The United Nations refugee agency has said it is concerned about the safety of Sierra Leonean refugees in neighboring Liberia. The agency said they are in danger of being cut off from aid because of fighting between Liberian rebels and government forces.

The UNHCR said fighting between rebel troops and forces loyal to Liberian President Charles Taylor has blocked a key route used by aid agencies to repatriate refugees. The road links the Liberian capital, Monrovia, with Sierra Leone.

Before elections earlier this month in Sierra Leone, the UNHCR had begun sending Sierra Leonean refugees in Liberia back home. But agency officials have said the fighting in Liberia has prevented as many as 11,000 refugees from heading home or even getting humanitarian aid.

UNHCR spokeswoman Delfin Marie said the agency is especially concerned about the safety of the refugees living in the Sinje camp near the border with Sierra Leone. "It is specifically that one that is causing problems because the road has been cut off by fighting for two weeks now.

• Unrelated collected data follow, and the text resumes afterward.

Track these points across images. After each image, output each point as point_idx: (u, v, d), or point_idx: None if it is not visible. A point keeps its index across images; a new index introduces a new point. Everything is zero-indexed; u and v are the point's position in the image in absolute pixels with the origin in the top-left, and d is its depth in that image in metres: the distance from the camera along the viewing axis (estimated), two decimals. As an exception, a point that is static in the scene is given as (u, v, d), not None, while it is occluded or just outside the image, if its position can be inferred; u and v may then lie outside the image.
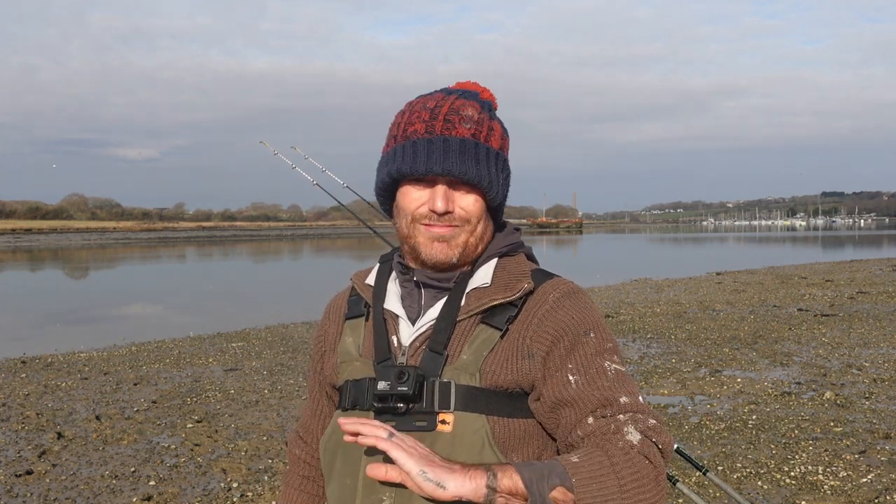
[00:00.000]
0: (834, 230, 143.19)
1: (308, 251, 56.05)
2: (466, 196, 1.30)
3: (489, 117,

We have no access to the camp. We cannot deliver any aid. We only have radio contact with the refugee leaders," she said.

Ms. Marie reports that the refugees in the camp have begun to panic as the fighting gets closer to the camp. In addition to sheltering Sierra Leonean refugees, Ms. Marie said the camp has also become a home to about 8,000 displaced Liberians.

Ms. Marie said because the road from Sinje to Sierra Leone is blocked, the refugee agency is trying to find alternative routes, such as by sea, so the refugees can return home.

"Hopefully, we should have a solution in the next few days to hire a boat from Guinea that would come to Monrovia and then do Monrovia to Freetown and return. But that would only be one boat per week and, of course, [they are] much less productive than the land convoys," Ms. Marie said.

UNHCR said Liberia hosts a total of some 39,000 Sierra Leonean refugees in the agency's six camps, plus an estimated 15,000 refugees outside the camps. About 18,000 refugees have returned to Sierra Leone this year.